§ Information provided

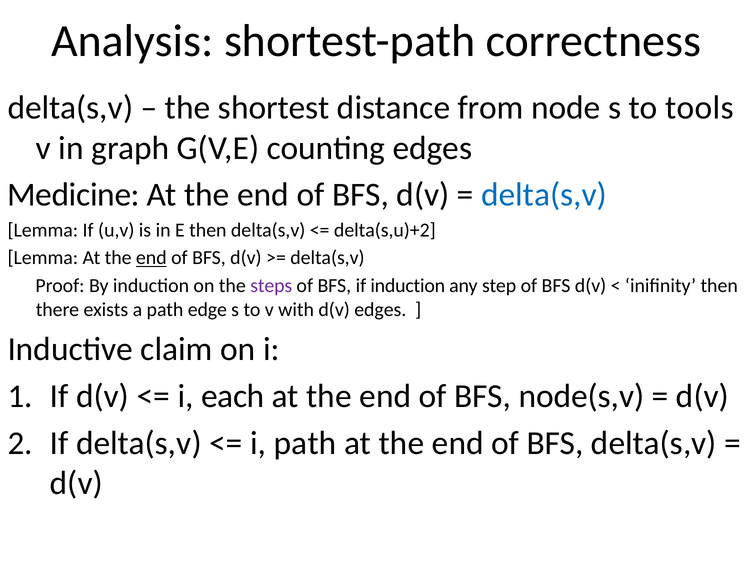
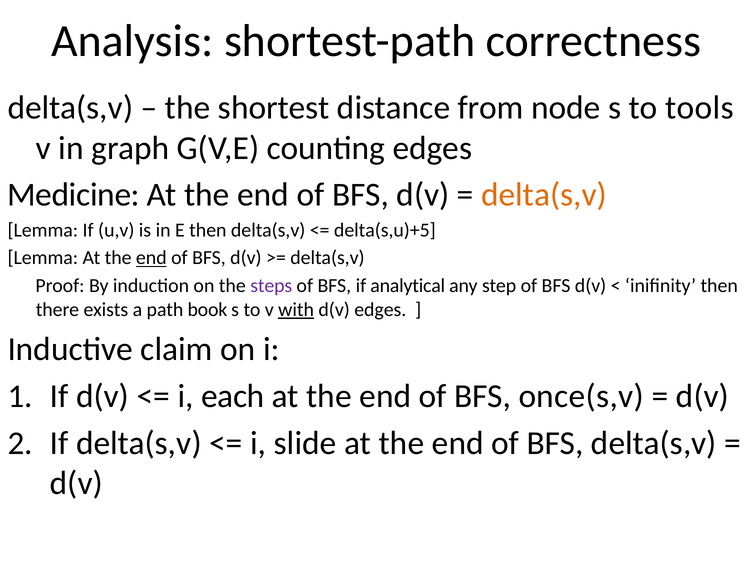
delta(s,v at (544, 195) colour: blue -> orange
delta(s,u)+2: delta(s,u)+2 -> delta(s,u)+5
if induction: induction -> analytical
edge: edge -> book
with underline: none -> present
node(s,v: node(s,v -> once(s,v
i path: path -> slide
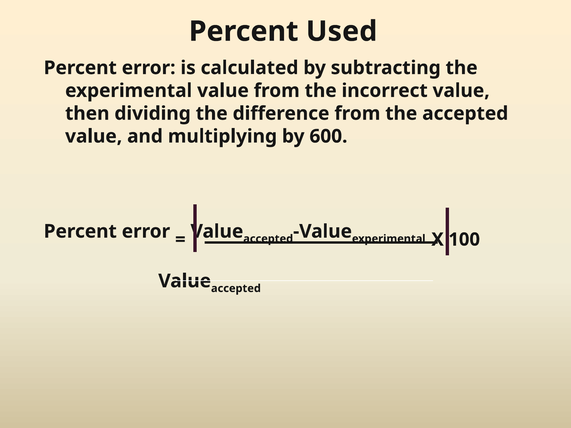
* * *
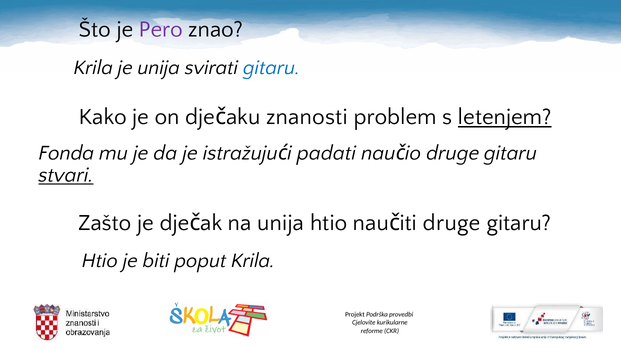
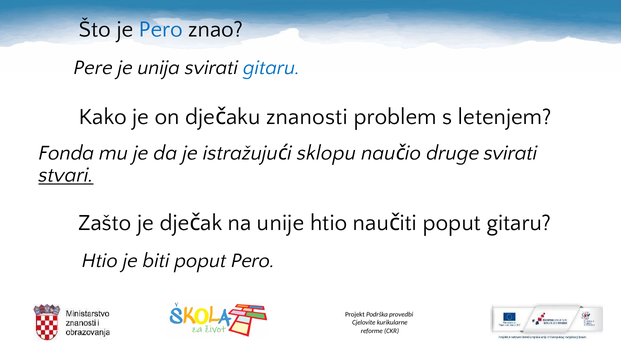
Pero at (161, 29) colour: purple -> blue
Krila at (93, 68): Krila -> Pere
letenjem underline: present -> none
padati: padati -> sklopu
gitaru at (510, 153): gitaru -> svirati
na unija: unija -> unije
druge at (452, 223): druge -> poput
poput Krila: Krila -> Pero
...
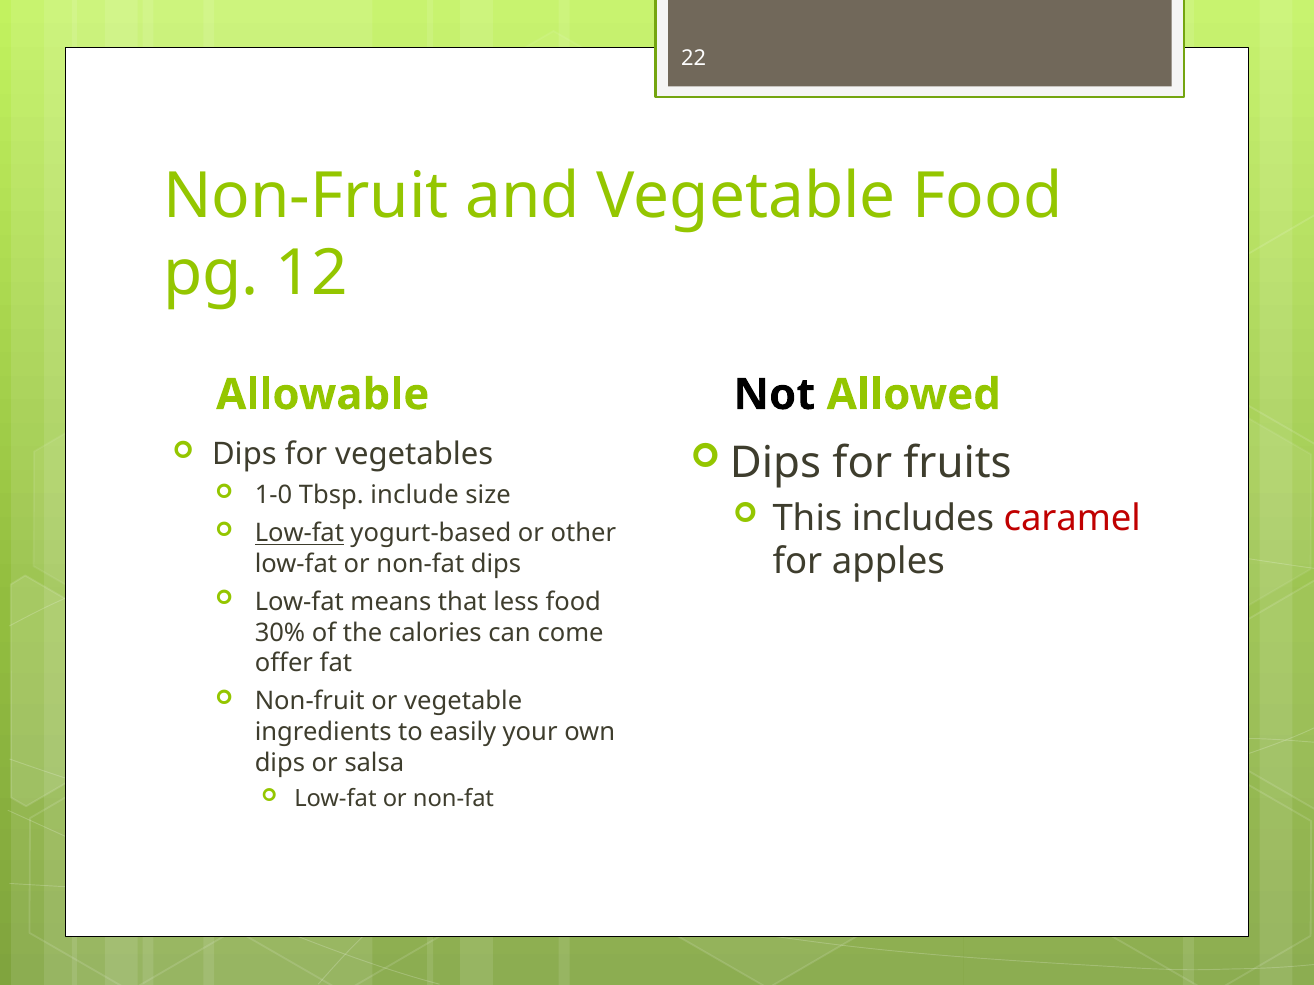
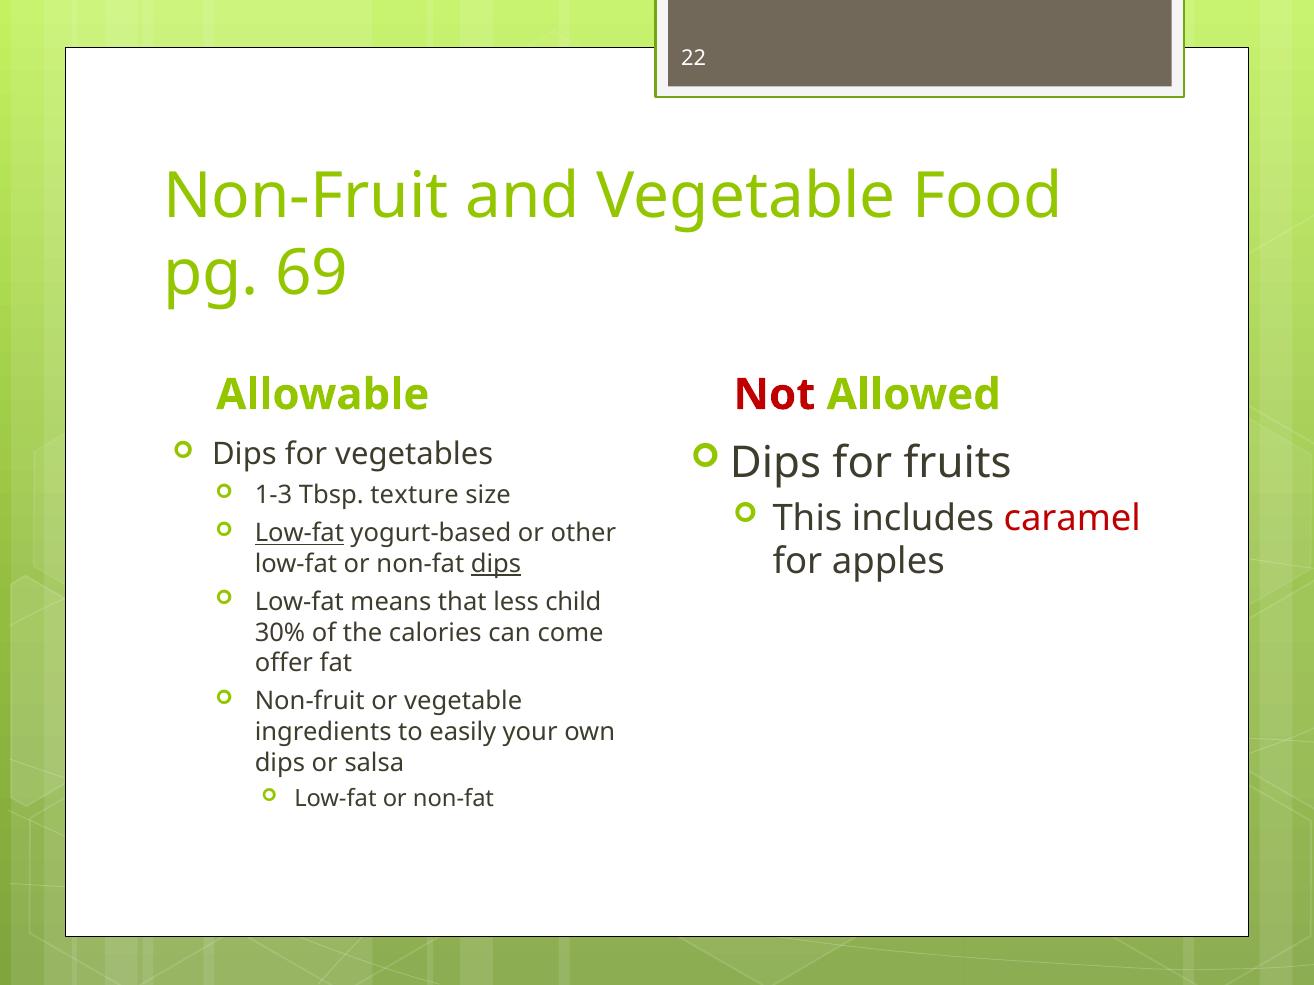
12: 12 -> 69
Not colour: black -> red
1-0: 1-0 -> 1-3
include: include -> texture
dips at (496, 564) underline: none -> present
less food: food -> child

§ Given problem
Please repeat the rows from the one containing "12: 12 -> 69" down to the one containing "less food: food -> child", changing "underline" to "strikethrough" and leaving everything else as it is.

§ The result
12: 12 -> 69
Not colour: black -> red
1-0: 1-0 -> 1-3
include: include -> texture
dips at (496, 564) strikethrough: none -> present
less food: food -> child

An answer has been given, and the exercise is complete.